● Exercise brief
Return the records word for word, starting at the line that contains "See the attached" and ending with the last line of the records.

● Records shown
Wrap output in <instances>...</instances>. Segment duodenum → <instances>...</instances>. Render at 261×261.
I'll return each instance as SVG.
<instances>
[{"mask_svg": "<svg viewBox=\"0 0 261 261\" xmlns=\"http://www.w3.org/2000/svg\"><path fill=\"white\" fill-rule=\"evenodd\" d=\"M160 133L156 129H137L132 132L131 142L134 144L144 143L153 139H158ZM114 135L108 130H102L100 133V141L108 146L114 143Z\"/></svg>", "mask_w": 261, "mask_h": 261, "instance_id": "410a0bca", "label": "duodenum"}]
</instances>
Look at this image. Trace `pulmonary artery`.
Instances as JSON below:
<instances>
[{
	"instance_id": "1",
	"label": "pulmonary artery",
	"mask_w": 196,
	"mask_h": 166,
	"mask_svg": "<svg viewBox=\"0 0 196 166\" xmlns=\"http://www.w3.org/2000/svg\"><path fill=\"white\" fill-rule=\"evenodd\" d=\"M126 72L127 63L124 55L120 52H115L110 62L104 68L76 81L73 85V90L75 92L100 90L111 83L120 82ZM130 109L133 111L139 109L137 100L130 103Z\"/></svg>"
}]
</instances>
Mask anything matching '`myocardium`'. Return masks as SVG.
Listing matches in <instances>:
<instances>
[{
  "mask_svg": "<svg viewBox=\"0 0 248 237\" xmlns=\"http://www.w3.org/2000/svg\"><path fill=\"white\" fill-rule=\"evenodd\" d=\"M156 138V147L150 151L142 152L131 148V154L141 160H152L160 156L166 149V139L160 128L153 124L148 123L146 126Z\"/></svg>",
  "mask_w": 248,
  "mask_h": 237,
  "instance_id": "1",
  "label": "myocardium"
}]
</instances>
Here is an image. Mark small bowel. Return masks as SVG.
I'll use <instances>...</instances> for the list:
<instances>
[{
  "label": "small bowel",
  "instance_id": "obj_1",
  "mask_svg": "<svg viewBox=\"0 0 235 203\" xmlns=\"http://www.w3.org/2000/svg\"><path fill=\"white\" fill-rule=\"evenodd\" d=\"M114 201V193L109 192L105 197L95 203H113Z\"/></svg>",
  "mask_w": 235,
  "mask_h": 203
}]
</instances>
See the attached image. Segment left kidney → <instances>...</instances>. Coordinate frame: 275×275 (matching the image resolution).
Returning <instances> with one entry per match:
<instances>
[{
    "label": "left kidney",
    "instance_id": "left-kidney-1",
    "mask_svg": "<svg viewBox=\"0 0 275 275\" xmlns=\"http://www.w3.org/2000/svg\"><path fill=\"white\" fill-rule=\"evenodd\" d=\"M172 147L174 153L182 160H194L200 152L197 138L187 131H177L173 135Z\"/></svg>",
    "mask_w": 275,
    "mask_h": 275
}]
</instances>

● Written reply
See the attached image. Segment left kidney → <instances>...</instances>. Coordinate frame: 275×275 (matching the image resolution).
Returning <instances> with one entry per match:
<instances>
[{
    "label": "left kidney",
    "instance_id": "left-kidney-1",
    "mask_svg": "<svg viewBox=\"0 0 275 275\" xmlns=\"http://www.w3.org/2000/svg\"><path fill=\"white\" fill-rule=\"evenodd\" d=\"M172 147L174 153L182 160H194L200 152L197 138L187 131H177L173 135Z\"/></svg>",
    "mask_w": 275,
    "mask_h": 275
}]
</instances>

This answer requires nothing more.